2. On being examined experientially, the object has an effect on the subject.
3. The Symbol (that is, the concept/image/essence) of the object, is made present IN the subject's consciousness.
To "Learn", therefore, the student must repeat steps 1-3 over and over again. This is an understanding by immersion, rather than deduction. Every time the process is repeated the integration has an effect on the student, as the symbol becomes more true in the consciousness of the student, and thus it not only becomes more understood, but also changes the student in the process.
Rather than separate subject and object, you must bring them together to attain understanding.

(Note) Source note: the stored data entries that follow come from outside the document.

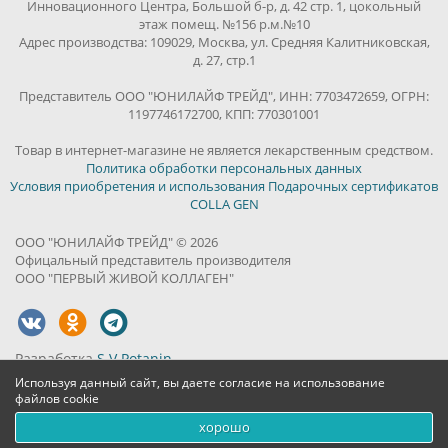
Инновационного Центра, Большой б-р, д. 42 стр. 1, цокольный
этаж помещ. №156 р.м.№10
Адрес производства: 109029, Москва, ул. Средняя Калитниковская,
д. 27, стр.1
Представитель ООО "ЮНИЛАЙФ ТРЕЙД", ИНН: 7703472659, ОГРН:
1197746172700, КПП: 770301001
Товар в интернет-магазине не является лекарственным средством.
Политика обработки персональных данных
Условия приобретения и использования Подарочных сертификатов
COLLA GEN
ООО "ЮНИЛАЙФ ТРЕЙД" © 2026
Офицальный представитель производителя
ООО "ПЕРВЫЙ ЖИВОЙ КОЛЛАГЕН"
Разработка
S.V.Potanin
Используя данный сайт, вы даете согласие на использование
файлов cookie
хорошо
0
0
0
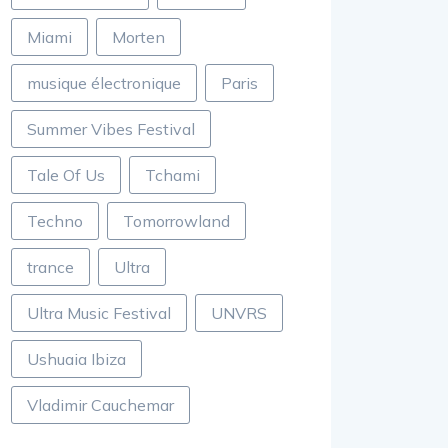
Miami
Morten
musique électronique
Paris
Summer Vibes Festival
Tale Of Us
Tchami
Techno
Tomorrowland
trance
Ultra
Ultra Music Festival
UNVRS
Ushuaia Ibiza
Vladimir Cauchemar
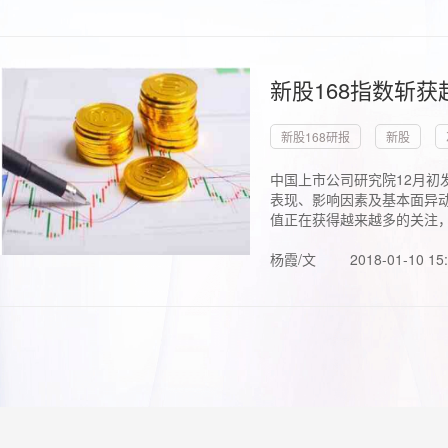
新股168指数斩
新股168研报
新股
中国上市公司研究院12月初
表现、影响因素及基本面异动
值正在获得越来越多的关注，.
杨霞/文
2018-01-10 15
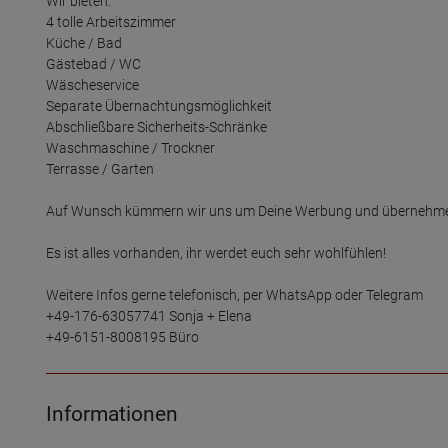
Wir bieten:

4 tolle Arbeitszimmer

Küche / Bad

Gästebad / WC

Wäscheservice

Separate Übernachtungsmöglichkeit

Abschließbare Sicherheits-Schränke

Waschmaschine / Trockner

Terrasse / Garten

Auf Wunsch kümmern wir uns um Deine Werbung und übernehmen 
Es ist alles vorhanden, ihr werdet euch sehr wohlfühlen!

Weitere Infos gerne telefonisch, per WhatsApp oder Telegram

+49-176-63057741 Sonja + Elena

+49-6151-8008195 Büro
Informationen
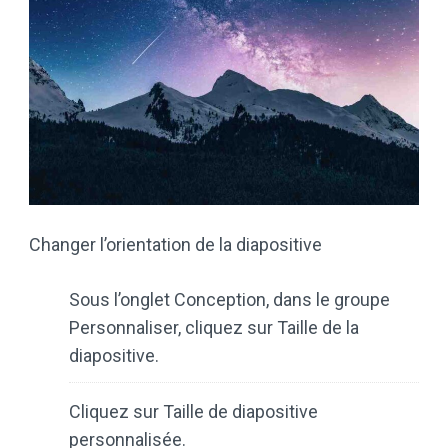
Changer l’orientation de la diapositive
Sous l’onglet Conception, dans le groupe
Personnaliser, cliquez sur Taille de la
diapositive.
Cliquez sur Taille de diapositive
personnalisée.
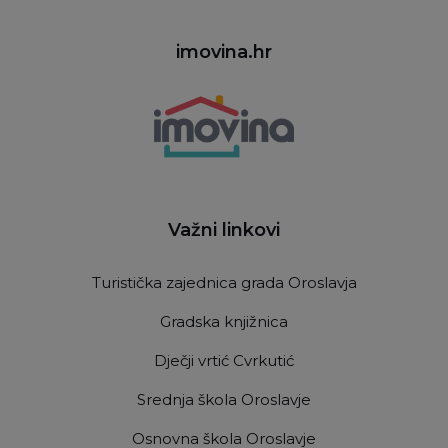
imovina.hr
Važni linkovi
Turistička zajednica grada Oroslavja
Gradska knjižnica
Dječji vrtić Cvrkutić
Srednja škola Oroslavje
Osnovna škola Oroslavje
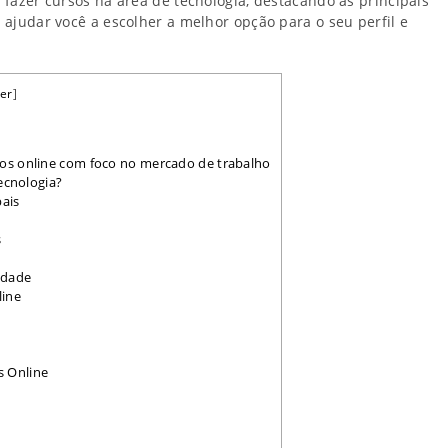
a fazer cursos na área de tecnologia, destacando as principais
a ajudar você a escolher a melhor opção para o seu perfil e
er
]
os online com foco no mercado de trabalho
ecnologia?
bais
s
idade
line
s Online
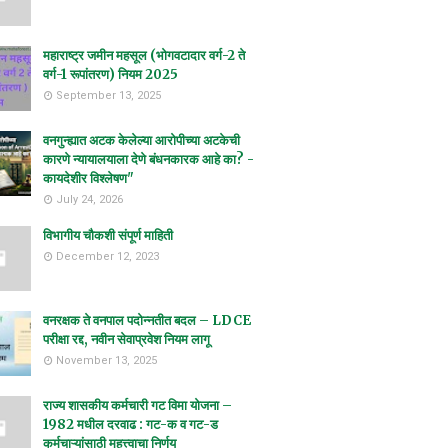
महाराष्ट्र जमीन महसूल (भोगवटादार वर्ग-2 ते
वर्ग-1 रूपांतरण) नियम 2025
September 13, 2025
वनगुन्ह्यात अटक केलेल्या आरोपीच्या अटकेची
कारणे न्यायालयाला देणे बंधनकारक आहे का? -
कायदेशीर विश्लेषण"
July 24, 2026
विभागीय चौकशी संपूर्ण माहिती
December 12, 2023
वनरक्षक ते वनपाल पदोन्नतीत बदल – LDCE
परीक्षा रद्द, नवीन सेवाप्रवेश नियम लागू
November 13, 2025
राज्य शासकीय कर्मचारी गट विमा योजना –
1982 मधील दरवाढ : गट-क व गट-ड
कर्मचाऱ्यांसाठी महत्त्वाचा निर्णय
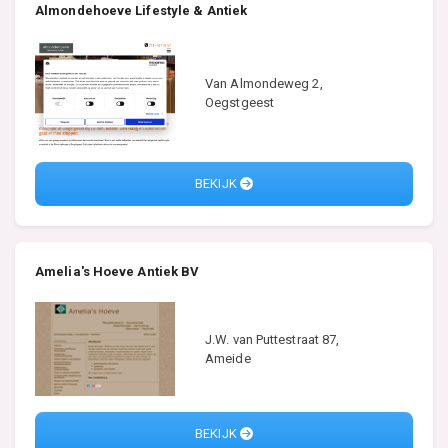
Almondehoeve Lifestyle & Antiek
Van Almondeweg 2,
Oegstgeest
BEKIJK
Amelia's Hoeve Antiek BV
J.W. van Puttestraat 87,
Ameide
BEKIJK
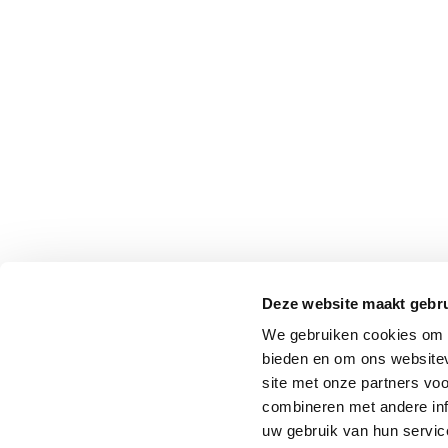
Deze website maakt gebru
We gebruiken cookies om c
bieden en om ons websitev
site met onze partners vo
combineren met andere inf
uw gebruik van hun service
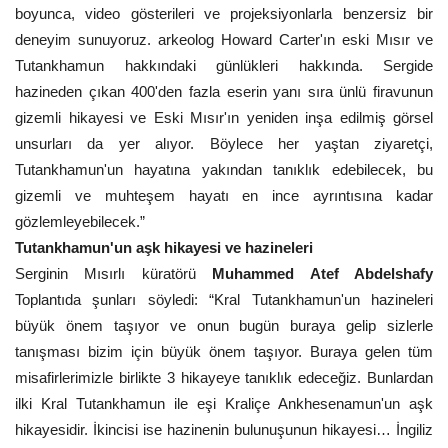
boyunca, video gösterileri ve projeksiyonlarla benzersiz bir
deneyim sunuyoruz. arkeolog Howard Carter'ın eski Mısır ve
Tutankhamun hakkındaki günlükleri hakkında. Sergide
hazineden çıkan 400'den fazla eserin yanı sıra ünlü firavunun
gizemli hikayesi ve Eski Mısır'ın yeniden inşa edilmiş görsel
unsurları da yer alıyor. Böylece her yaştan ziyaretçi,
Tutankhamun'un hayatına yakından tanıklık edebilecek, bu
gizemli ve muhteşem hayatı en ince ayrıntısına kadar
gözlemleyebilecek.”
Tutankhamun'un aşk hikayesi ve hazineleri
Serginin Mısırlı küratörü
Muhammed Atef Abdelshafy
Toplantıda şunları söyledi: “Kral Tutankhamun'un hazineleri
büyük önem taşıyor ve onun bugün buraya gelip sizlerle
tanışması bizim için büyük önem taşıyor. Buraya gelen tüm
misafirlerimizle birlikte 3 hikayeye tanıklık edeceğiz. Bunlardan
ilki Kral Tutankhamun ile eşi Kraliçe Ankhesenamun'un aşk
hikayesidir. İkincisi ise hazinenin bulunuşunun hikayesi… İngiliz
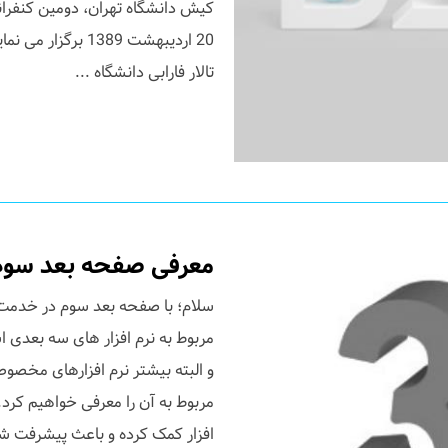
کیش دانشگاه تهران، دومین کنفران
تالار فارابی دانشگاه ...
معرفی صفحه بعد سوم
سلام؛ با صفحه بعد سوم در خدمت 
مربوط به نرم افزار های سه بعدی ا
و البته بیشتر نرم افزارهای مخصوص
مربوط به آن را معرفی خواهیم کرد.ا
افزار کمک کرده و باعث پیشرفت شما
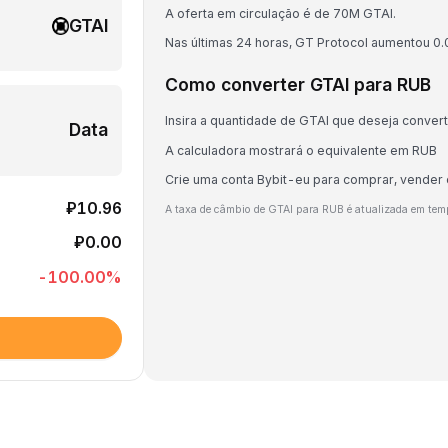
A oferta em circulação é de 70M GTAI.
GTAI
Nas últimas 24 horas, GT Protocol aumentou 0
Como converter GTAI para RUB
Insira a quantidade de GTAI que deseja conver
Data
A calculadora mostrará o equivalente em RUB
Crie uma conta Bybit-eu para comprar, vender
₽10.96
A taxa de câmbio de GTAI para RUB é atualizada em tem
₽0.00
-100.00
%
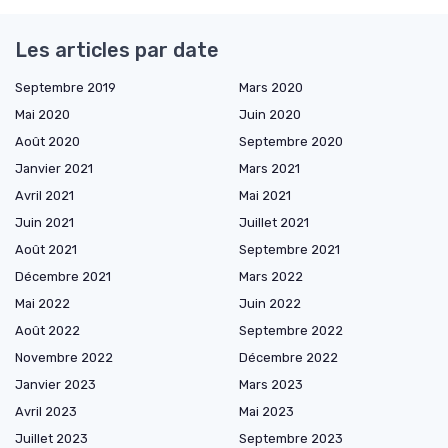
Les articles par date
Septembre 2019
Mars 2020
Mai 2020
Juin 2020
Août 2020
Septembre 2020
Janvier 2021
Mars 2021
Avril 2021
Mai 2021
Juin 2021
Juillet 2021
Août 2021
Septembre 2021
Décembre 2021
Mars 2022
Mai 2022
Juin 2022
Août 2022
Septembre 2022
Novembre 2022
Décembre 2022
Janvier 2023
Mars 2023
Avril 2023
Mai 2023
Juillet 2023
Septembre 2023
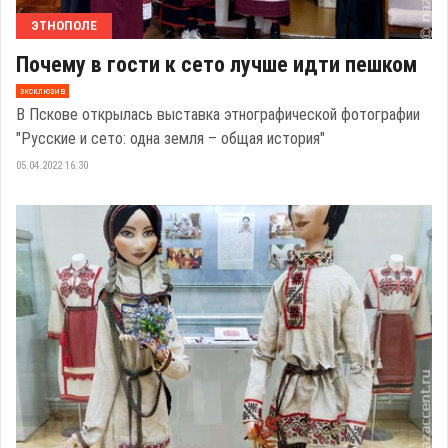
ЭТНОПОЛЕ
Почему в гости к сето лучше идти пешком
эксклюзив
В Пскове открылась выставка этнографической фотографии
"Русские и сето: одна земля – общая история"
05.04.2022 16:30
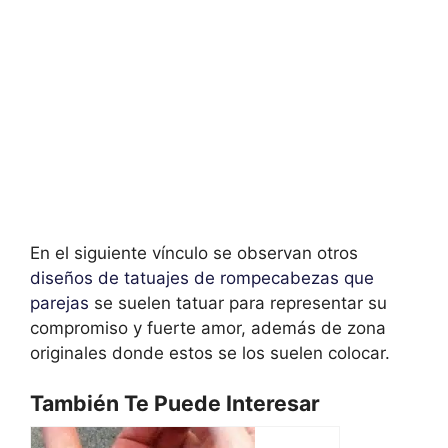
En el siguiente vínculo se observan otros
diseños de tatuajes de rompecabezas que
parejas
se suelen tatuar para representar su
compromiso y fuerte amor, además de zona
originales donde estos se los suelen colocar.
También Te Puede Interesar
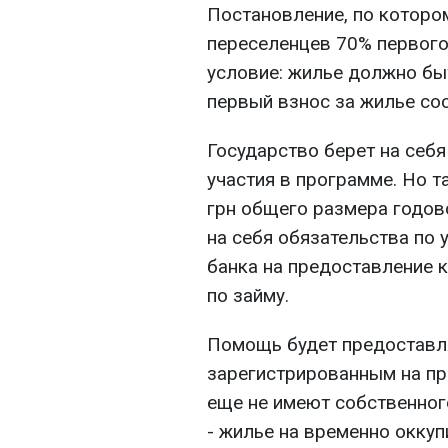
Постановление, по которо
переселенцев 70% первого 
условие: жилье должно быт
первый взнос за жилье сос
Государство берет на себя
участия в программе. Но та
грн общего размера годов
на себя обязательства по 
банка на предоставление 
по займу.
Помощь будет предоставл
зарегистрированным на пр
еще не имеют собственног
- жилье на временно оккуп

The ability to integrate symbol also depends on your level of attainment. As you proceed in meditation practice, in spiritual discipline, the development of Virtue, and also grow in knowledge and maturity through life experiences, you change as an Individual, and this allows you to change the extent to which you integrate symbol and the levels to which you can integrate (comprehend and be changed by) symbols. This is why spiritual teachings (including 'sacred' texts like the I Ching, as well as many others) can be read over and over again across different points in one's life, and seem very different from one reading to another, particularly if in the intervening period between one reading and the next you have grown through cultivation.